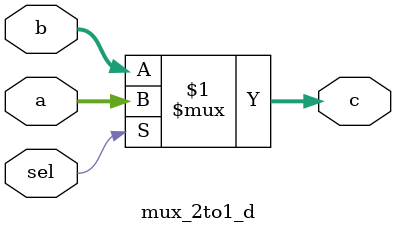
<source format=v>
module mux_2to1_d #(parameter width = 16)(
    input wire [width-1:0] a,
    input wire [width-1:0] b,
    input wire sel,
    output [width-1:0] c
);

    assign c = sel ? a : b;

endmodule

</source>
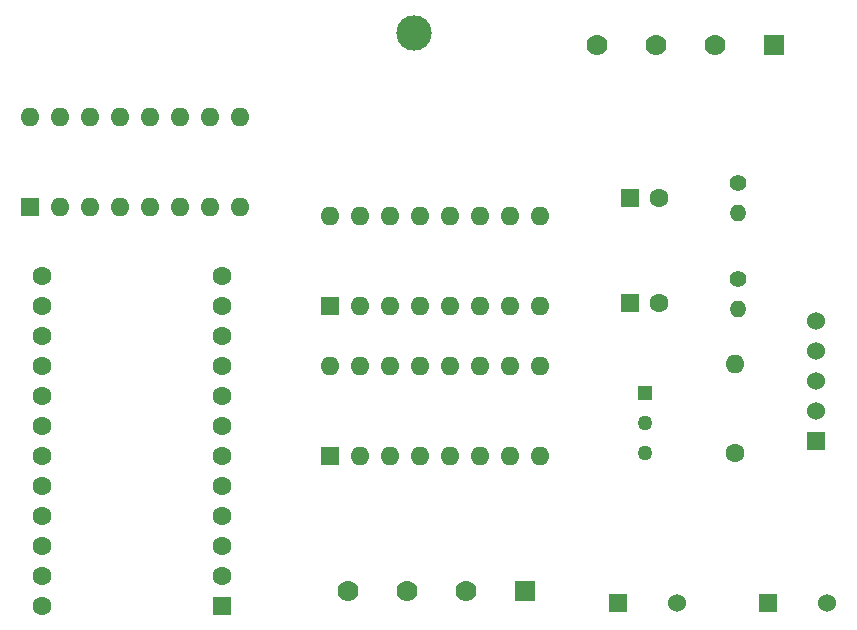
<source format=gbr>
%TF.GenerationSoftware,KiCad,Pcbnew,(5.1.9)-1*%
%TF.CreationDate,2021-04-29T20:48:40-07:00*%
%TF.ProjectId,bbot-pcb,62626f74-2d70-4636-922e-6b696361645f,rev?*%
%TF.SameCoordinates,Original*%
%TF.FileFunction,Soldermask,Bot*%
%TF.FilePolarity,Negative*%
%FSLAX46Y46*%
G04 Gerber Fmt 4.6, Leading zero omitted, Abs format (unit mm)*
G04 Created by KiCad (PCBNEW (5.1.9)-1) date 2021-04-29 20:48:40*
%MOMM*%
%LPD*%
G01*
G04 APERTURE LIST*
%ADD10C,3.000000*%
%ADD11C,1.600000*%
%ADD12R,1.600000X1.600000*%
%ADD13R,1.524000X1.524000*%
%ADD14C,1.524000*%
%ADD15O,1.600000X1.600000*%
%ADD16R,1.270000X1.270000*%
%ADD17C,1.270000*%
%ADD18O,1.400000X1.400000*%
%ADD19C,1.400000*%
%ADD20R,1.778000X1.778000*%
%ADD21C,1.778000*%
G04 APERTURE END LIST*
D10*
%TO.C,REF\u002A\u002A*%
X202692000Y-36576000D03*
%TD*%
D11*
%TO.C,U4*%
X171196000Y-85090000D03*
X171196000Y-82550000D03*
X171196000Y-80010000D03*
X171196000Y-77470000D03*
X171196000Y-74930000D03*
X171196000Y-72390000D03*
X171196000Y-69850000D03*
X171196000Y-67310000D03*
X171196000Y-64770000D03*
X171196000Y-62230000D03*
X171196000Y-59690000D03*
X171196000Y-57150000D03*
X186436000Y-57150000D03*
X186436000Y-59690000D03*
X186436000Y-62230000D03*
X186436000Y-64770000D03*
X186436000Y-67310000D03*
X186436000Y-69850000D03*
X186436000Y-72390000D03*
X186436000Y-74930000D03*
X186436000Y-77470000D03*
X186436000Y-80010000D03*
X186436000Y-82550000D03*
D12*
X186436000Y-85090000D03*
%TD*%
D13*
%TO.C,BatteryPack1*%
X220004000Y-84836000D03*
D14*
X225004000Y-84836000D03*
%TD*%
D15*
%TO.C,C2*%
X229870000Y-64636000D03*
D11*
X229870000Y-72136000D03*
%TD*%
D12*
%TO.C,C4*%
X220980000Y-50546000D03*
D11*
X223480000Y-50546000D03*
%TD*%
%TO.C,C5*%
X223480000Y-59436000D03*
D12*
X220980000Y-59436000D03*
%TD*%
D16*
%TO.C,MOSFET1*%
X222250000Y-67056000D03*
D17*
X222250000Y-69596000D03*
X222250000Y-72136000D03*
%TD*%
D12*
%TO.C,MOTOR1_L293D1*%
X195580000Y-59690000D03*
D15*
X213360000Y-52070000D03*
X198120000Y-59690000D03*
X210820000Y-52070000D03*
X200660000Y-59690000D03*
X208280000Y-52070000D03*
X203200000Y-59690000D03*
X205740000Y-52070000D03*
X205740000Y-59690000D03*
X203200000Y-52070000D03*
X208280000Y-59690000D03*
X200660000Y-52070000D03*
X210820000Y-59690000D03*
X198120000Y-52070000D03*
X213360000Y-59690000D03*
X195580000Y-52070000D03*
%TD*%
%TO.C,MOTOR2_L293D1*%
X195580000Y-64770000D03*
X213360000Y-72390000D03*
X198120000Y-64770000D03*
X210820000Y-72390000D03*
X200660000Y-64770000D03*
X208280000Y-72390000D03*
X203200000Y-64770000D03*
X205740000Y-72390000D03*
X205740000Y-64770000D03*
X203200000Y-72390000D03*
X208280000Y-64770000D03*
X200660000Y-72390000D03*
X210820000Y-64770000D03*
X198120000Y-72390000D03*
X213360000Y-64770000D03*
D12*
X195580000Y-72390000D03*
%TD*%
D14*
%TO.C,PowerSwitch1*%
X237704000Y-84836000D03*
D13*
X232704000Y-84836000D03*
%TD*%
D18*
%TO.C,R1*%
X230124000Y-59944000D03*
D19*
X230124000Y-57404000D03*
%TD*%
%TO.C,R2*%
X230124000Y-49276000D03*
D18*
X230124000Y-51816000D03*
%TD*%
D12*
%TO.C,SHIFT_REGISTER1*%
X170180000Y-51308000D03*
D15*
X187960000Y-43688000D03*
X172720000Y-51308000D03*
X185420000Y-43688000D03*
X175260000Y-51308000D03*
X182880000Y-43688000D03*
X177800000Y-51308000D03*
X180340000Y-43688000D03*
X180340000Y-51308000D03*
X177800000Y-43688000D03*
X182880000Y-51308000D03*
X175260000Y-43688000D03*
X185420000Y-51308000D03*
X172720000Y-43688000D03*
X187960000Y-51308000D03*
X170180000Y-43688000D03*
%TD*%
D20*
%TO.C,U1*%
X212090000Y-83820000D03*
D21*
X207090000Y-83820000D03*
X202090000Y-83820000D03*
X197090000Y-83820000D03*
%TD*%
D13*
%TO.C,U2*%
X236728000Y-71120000D03*
D14*
X236728000Y-68580000D03*
X236728000Y-66040000D03*
X236728000Y-63500000D03*
X236728000Y-60960000D03*
%TD*%
D21*
%TO.C,U3*%
X218172000Y-37592000D03*
X223172000Y-37592000D03*
X228172000Y-37592000D03*
D20*
X233172000Y-37592000D03*
%TD*%
M02*

</source>
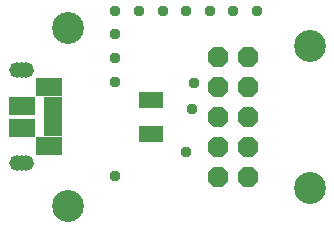
<source format=gbr>
G04 EAGLE Gerber RS-274X export*
G75*
%MOMM*%
%FSLAX34Y34*%
%LPD*%
%INSoldermask Bottom*%
%IPPOS*%
%AMOC8*
5,1,8,0,0,1.08239X$1,22.5*%
G01*
G04 Define Apertures*
%ADD10C,2.703200*%
%ADD11P,1.8695X8X112.5*%
%ADD12R,2.018500X1.367800*%
%ADD13R,1.574800X0.660400*%
%ADD14R,2.311400X1.600200*%
%ADD15C,1.320800*%
%ADD16C,1.209041*%
%ADD17C,0.959600*%
D10*
X60000Y-75000D03*
X265000Y-60000D03*
X265000Y60000D03*
X60000Y75000D03*
D11*
X212700Y-50800D03*
X187300Y-50800D03*
X212700Y-25400D03*
X187300Y-25400D03*
X212700Y0D03*
X187300Y0D03*
X212700Y25400D03*
X187300Y25400D03*
X212700Y50800D03*
X187300Y50800D03*
D12*
X130000Y-14754D03*
X130000Y14754D03*
D13*
X47371Y13300D03*
X47371Y6800D03*
X47371Y300D03*
X47371Y-6200D03*
X47371Y-12700D03*
D14*
X20701Y-9075D03*
X20701Y9675D03*
X43688Y-24700D03*
X43688Y25300D03*
D15*
X24257Y-39116D03*
X17145Y-39116D03*
D16*
X17221Y-39116D02*
X24181Y-39116D01*
D15*
X24257Y39624D03*
X17145Y39624D03*
D16*
X17221Y39624D02*
X24181Y39624D01*
D15*
X20687Y-39116D03*
X20687Y39624D03*
D17*
X100000Y90000D03*
X100000Y50000D03*
X100000Y70000D03*
X180000Y90000D03*
X160000Y90000D03*
X140000Y90000D03*
X120000Y90000D03*
X100000Y30000D03*
X200000Y90000D03*
X220000Y90000D03*
X100000Y-50000D03*
X160000Y-30000D03*
X166291Y28709D03*
X165000Y7000D03*
M02*

</source>
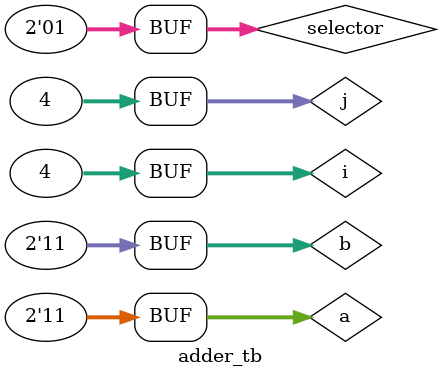
<source format=sv>
`timescale 1ns / 1ps

module adder #(parameter bus = 4)(
	input [bus-1:0] a, b,
	input logic [1:0] selector,

	output logic [bus-1:0] result,
	output logic overflow, zero, negative, carry_out
	);

// -------------------------------------------------- add
logic operation;
assign operation = selector == 2'b0 ? 1'b0 : 1'b1;
// -------------------------------------------------- flags
logic same_sign, sign;
// overflow
assign same_sign = ~(a[bus-1] ^ b[bus-1]);	// same signs verification
assign sign = a[bus-1] ^ result[bus-1];	// sign change verification
assign overflow = same_sign & sign;
// zero
assign zero = result == {bus{1'b0}};
// negative
assign negative = result[bus-1];

mux_2 #(bus+1) mux_adder (
	.d0({1'b0, a + b}), 	// add
	.d1({1'b0, a - b}), 	// sub

	.selector(operation),
	.out({carry_out, result}));

endmodule

// --------------------------------------------------

module adder_tb;
	localparam period = 10;
	parameter bus = 2;
	integer i, j;

	logic [bus-1:0] a;
	logic [bus-1:0] b;
	logic [1:0] selector;

	logic [bus-1:0] result;
	logic overflow, zero, negative, carry_out;

	adder #(bus) UUT (a, b, selector, result, overflow, zero, negative, carry_out);

	initial begin
		selector = 2'd0; // add
		for (i=0; i<(2**bus); i++) begin
			a = i;
			for (j=0; j<(2**bus); j++) begin
				b = j; #period;
			end
		end

		selector = 2'd1; // sub
		for (i=0; i<(2**bus); i++) begin
			a = i;
			for (j=0; j<(2**bus); j++) begin
				b = j; #period;
			end
		end
	end

endmodule
</source>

_ _ _

Go through the listing above and find each line containing the string "assign"; copy those lines.

    assign c = sel ? a : b;
assign operation = selector == 2'b0 ? 1'b0 : 1'b1;
assign same_sign = ~(a[bus-1] ^ b[bus-1]);	// same signs verification
assign sign = a[bus-1] ^ result[bus-1];	// sign change verification
assign overflow = same_sign & sign;
assign zero = result == {bus{1'b0}};
assign negative = result[bus-1];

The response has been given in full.